Concept

Cascading Failures: How One Slow Dependency Kills Everything

The blast radius of a single slow dependency

In a distributed system, services call other services synchronously. The dangerous failure mode is not a dependency that returns errors quickly — it is one that becomes slow. A healthy service has a fixed pool of threads, connections, or goroutines. When a downstream dependency slows from 20 ms to 5 s, each in-flight request now holds its worker for 5 seconds instead of releasing it.

The pile-up

  • Workers stay blocked waiting on the slow call, so the pool drains.
  • New requests queue up; the queue grows without bound.
  • Latency for every endpoint on that service spikes — even ones that never touch the slow dependency — because they are starved of workers.
  • The service now looks unhealthy to its callers, which begin to pile up the same way. The failure propagates upward through the call graph.

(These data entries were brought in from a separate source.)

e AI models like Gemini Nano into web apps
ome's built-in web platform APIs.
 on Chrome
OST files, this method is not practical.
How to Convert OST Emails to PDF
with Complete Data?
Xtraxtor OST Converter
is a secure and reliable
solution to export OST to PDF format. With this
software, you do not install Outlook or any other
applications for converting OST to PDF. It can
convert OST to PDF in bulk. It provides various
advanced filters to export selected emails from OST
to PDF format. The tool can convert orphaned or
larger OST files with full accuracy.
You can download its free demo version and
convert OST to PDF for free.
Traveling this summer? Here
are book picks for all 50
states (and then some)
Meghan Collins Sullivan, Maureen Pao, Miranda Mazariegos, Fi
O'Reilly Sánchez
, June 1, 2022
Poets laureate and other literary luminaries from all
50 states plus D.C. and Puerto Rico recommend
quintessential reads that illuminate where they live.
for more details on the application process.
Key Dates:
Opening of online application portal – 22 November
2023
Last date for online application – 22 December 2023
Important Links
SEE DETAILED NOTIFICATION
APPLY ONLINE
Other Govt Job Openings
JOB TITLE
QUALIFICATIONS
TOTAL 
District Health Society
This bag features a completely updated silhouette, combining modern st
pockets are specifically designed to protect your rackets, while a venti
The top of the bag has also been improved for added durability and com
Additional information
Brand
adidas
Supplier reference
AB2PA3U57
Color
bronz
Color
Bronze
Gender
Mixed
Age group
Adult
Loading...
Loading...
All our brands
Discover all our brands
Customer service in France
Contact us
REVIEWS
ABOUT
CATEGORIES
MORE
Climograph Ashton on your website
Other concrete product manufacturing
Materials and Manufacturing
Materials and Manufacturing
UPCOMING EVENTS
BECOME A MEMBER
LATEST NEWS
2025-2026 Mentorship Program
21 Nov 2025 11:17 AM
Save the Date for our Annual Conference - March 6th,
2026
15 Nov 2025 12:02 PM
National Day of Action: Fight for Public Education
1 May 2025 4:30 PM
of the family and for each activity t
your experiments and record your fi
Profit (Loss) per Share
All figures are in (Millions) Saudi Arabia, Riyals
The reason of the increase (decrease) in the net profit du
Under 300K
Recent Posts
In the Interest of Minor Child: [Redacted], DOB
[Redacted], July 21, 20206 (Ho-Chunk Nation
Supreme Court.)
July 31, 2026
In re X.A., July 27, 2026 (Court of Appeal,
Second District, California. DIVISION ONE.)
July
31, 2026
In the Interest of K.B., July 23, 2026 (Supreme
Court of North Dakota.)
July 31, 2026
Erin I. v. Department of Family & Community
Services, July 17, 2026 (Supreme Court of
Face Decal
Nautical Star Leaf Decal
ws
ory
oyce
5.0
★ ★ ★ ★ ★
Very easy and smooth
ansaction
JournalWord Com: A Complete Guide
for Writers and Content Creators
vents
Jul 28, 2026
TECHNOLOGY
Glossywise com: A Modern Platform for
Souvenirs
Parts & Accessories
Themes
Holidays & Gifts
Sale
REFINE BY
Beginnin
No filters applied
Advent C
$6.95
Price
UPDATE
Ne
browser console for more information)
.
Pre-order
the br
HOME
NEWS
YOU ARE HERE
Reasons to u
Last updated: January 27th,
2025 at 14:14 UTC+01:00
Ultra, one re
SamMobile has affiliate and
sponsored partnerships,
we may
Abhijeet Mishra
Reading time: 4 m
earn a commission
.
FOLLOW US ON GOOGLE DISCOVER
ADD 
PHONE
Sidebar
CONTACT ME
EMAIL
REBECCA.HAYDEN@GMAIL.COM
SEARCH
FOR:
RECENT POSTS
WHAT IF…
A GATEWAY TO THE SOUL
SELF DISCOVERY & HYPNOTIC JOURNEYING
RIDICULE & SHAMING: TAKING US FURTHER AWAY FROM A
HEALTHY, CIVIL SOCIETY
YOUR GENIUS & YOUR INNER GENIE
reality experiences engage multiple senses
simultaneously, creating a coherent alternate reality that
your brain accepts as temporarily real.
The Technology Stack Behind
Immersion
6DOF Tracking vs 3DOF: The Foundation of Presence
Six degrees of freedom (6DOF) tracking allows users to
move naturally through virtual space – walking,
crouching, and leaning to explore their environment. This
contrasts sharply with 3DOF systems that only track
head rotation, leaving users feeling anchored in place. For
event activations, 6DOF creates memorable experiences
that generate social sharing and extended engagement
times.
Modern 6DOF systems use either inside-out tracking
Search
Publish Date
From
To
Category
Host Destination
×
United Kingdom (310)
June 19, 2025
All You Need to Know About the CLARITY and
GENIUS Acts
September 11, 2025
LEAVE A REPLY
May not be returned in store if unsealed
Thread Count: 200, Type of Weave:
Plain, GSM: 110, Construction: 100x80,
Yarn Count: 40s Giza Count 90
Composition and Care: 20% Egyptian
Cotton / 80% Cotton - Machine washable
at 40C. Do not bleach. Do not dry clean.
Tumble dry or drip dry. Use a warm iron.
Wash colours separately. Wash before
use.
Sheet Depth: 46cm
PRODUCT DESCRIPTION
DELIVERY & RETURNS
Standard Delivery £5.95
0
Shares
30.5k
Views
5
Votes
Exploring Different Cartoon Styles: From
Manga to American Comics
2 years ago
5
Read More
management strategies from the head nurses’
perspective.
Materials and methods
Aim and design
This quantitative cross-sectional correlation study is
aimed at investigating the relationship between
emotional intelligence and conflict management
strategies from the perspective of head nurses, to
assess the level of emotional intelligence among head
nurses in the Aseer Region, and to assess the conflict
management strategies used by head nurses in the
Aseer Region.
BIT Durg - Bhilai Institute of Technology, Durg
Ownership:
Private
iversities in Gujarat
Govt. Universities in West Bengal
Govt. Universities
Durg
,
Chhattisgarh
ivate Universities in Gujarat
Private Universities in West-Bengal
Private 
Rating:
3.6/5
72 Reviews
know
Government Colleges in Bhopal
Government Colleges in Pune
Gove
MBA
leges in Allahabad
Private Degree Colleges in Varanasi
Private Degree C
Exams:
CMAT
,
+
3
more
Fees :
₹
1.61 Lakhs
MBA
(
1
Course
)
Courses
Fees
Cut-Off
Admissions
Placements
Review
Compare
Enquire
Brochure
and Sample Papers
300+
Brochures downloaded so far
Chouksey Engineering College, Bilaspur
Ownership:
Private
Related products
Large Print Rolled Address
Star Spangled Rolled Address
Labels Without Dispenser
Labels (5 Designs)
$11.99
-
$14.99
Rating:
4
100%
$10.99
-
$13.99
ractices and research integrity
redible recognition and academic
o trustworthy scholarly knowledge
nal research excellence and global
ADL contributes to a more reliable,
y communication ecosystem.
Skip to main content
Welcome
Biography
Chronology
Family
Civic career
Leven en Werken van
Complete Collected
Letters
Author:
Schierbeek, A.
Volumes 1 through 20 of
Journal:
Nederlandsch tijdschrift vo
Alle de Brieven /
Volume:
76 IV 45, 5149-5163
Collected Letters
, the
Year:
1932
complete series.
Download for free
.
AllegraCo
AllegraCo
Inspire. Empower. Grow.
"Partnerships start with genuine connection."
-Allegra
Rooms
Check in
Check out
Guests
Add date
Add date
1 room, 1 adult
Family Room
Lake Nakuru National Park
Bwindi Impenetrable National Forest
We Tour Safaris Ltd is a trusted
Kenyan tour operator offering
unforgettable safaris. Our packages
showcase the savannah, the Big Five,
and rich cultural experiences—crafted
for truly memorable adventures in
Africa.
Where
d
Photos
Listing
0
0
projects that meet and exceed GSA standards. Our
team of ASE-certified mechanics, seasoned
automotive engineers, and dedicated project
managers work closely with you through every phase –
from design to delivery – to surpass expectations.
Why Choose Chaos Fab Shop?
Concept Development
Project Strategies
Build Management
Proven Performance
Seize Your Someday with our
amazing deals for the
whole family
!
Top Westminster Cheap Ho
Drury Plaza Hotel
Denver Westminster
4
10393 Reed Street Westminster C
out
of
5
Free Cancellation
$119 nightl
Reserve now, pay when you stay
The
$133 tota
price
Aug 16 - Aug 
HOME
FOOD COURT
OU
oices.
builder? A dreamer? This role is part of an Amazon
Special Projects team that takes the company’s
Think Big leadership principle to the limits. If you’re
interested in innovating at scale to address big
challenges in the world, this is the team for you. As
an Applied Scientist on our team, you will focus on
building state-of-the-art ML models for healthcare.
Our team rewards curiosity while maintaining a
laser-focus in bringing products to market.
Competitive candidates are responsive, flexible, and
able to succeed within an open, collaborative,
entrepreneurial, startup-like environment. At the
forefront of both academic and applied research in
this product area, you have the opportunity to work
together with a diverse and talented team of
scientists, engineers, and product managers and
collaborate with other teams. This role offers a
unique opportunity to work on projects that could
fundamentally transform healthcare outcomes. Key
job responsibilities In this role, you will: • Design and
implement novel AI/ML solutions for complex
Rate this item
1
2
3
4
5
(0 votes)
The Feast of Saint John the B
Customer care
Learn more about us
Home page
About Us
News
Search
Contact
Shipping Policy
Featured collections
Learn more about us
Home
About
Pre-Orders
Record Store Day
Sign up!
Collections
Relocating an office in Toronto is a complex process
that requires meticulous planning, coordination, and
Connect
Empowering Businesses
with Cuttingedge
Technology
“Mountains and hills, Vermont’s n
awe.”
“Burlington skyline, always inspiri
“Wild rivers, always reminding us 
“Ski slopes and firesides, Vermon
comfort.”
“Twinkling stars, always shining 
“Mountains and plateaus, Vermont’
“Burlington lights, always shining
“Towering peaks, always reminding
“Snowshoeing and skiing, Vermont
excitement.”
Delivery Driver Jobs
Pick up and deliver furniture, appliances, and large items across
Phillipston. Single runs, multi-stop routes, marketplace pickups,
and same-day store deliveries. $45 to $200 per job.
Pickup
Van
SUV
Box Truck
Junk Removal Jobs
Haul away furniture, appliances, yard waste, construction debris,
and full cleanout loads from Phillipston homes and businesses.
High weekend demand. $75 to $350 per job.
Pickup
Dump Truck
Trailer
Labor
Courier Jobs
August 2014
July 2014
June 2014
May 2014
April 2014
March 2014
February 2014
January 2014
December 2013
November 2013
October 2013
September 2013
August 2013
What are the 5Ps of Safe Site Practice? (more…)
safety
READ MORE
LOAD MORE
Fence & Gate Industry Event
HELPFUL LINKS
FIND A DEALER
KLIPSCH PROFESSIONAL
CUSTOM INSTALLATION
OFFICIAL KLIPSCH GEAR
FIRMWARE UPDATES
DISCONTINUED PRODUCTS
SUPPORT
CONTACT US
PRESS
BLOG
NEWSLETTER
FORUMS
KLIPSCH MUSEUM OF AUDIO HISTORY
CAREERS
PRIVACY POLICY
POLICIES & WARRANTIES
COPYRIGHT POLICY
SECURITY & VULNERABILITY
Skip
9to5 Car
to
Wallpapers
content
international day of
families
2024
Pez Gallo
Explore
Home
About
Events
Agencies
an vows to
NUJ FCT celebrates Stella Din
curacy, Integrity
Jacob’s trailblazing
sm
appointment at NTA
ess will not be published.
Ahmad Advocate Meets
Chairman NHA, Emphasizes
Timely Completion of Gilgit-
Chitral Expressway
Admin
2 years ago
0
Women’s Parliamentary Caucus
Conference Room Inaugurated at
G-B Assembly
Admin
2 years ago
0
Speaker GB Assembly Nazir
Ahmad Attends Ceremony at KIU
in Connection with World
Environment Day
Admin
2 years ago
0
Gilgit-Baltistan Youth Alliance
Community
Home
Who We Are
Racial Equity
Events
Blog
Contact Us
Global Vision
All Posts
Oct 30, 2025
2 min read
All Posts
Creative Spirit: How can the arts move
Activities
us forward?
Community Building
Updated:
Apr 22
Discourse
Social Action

This is a cascading failure: a localized slowdown turns into a system-wide outage. The root cause is almost always unbounded resource consumption while waiting. The retry-storm amplifier makes it worse: clients that time out and retry multiply the load on an already-struggling dependency, guaranteeing it never recovers.

The core insight

You cannot prevent dependencies from failing — networks partition, GC pauses happen, databases lock up. Resilience is about containing failure: fail fast, isolate resources, and degrade gracefully instead of collapsing. The patterns in this module — circuit breakers, timeouts, bulkheads, retries with backoff, load shedding, and fallbacks — are the standard toolkit interviewers expect you to reach for.